> **Provided text**:
1-8962   Pinnacle West Capital Corporation
(an Arizona corporation)
400 North Fifth Street, P.O. Box 53999
Phoenix, AZ 85072-3999
(602) 250-1000
  86-0512431
         
     Check the appropriate box below if the Form 8-K filing is intended to simultaneously satisfy the filing obligation of the registrant under any of the following provisions:
     o Written communications pursuant to Rule 425 under the Securities Act (17CFR 230.425)
     o Soliciting material pursuant to Rule 14a-12 under the Exchange Act (17 CFR 240.14a-12)
     o Pre-commencement communications pursuant to Rule 14d-2(b) under the Exchange Act (17 CFR 240.14d-2(b))
     o Pre-commencement communications pursuant to Rule 13e-4(c) under the Exchange Act (17 CFR 240.13e-4(c))
 
 

 


 

Item 1.01.   Entry into a Material Definitive Agreement.
Item 2.03.   Creation of a Direct Financial Obligation or an Obligation under an Off-Balance Sheet Arrangement of a Registrant.

> **Bounding Boxes with Keypoints**:
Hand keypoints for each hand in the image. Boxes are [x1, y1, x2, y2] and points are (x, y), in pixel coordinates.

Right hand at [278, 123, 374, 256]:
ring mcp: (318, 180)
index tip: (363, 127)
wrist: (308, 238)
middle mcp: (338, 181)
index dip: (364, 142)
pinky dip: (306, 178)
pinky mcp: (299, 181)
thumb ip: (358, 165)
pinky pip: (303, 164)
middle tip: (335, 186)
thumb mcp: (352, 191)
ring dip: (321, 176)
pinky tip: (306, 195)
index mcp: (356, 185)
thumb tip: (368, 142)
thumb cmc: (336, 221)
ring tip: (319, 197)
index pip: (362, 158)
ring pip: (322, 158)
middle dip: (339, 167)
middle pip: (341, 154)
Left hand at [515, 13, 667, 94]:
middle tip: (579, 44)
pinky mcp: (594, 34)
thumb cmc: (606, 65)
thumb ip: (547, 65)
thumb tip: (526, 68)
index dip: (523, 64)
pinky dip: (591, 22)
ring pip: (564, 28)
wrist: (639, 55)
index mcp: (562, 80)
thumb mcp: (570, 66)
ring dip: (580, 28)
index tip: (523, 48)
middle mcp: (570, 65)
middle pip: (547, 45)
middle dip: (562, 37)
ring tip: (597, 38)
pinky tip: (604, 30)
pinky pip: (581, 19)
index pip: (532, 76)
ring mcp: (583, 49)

> **Problem to solve**: According to the filing cover page, in which state is Pinnacle West Capital Corporation incorporated? The records stand apart from the text and are not connected to it.

> **Finished exercise**: Arizona.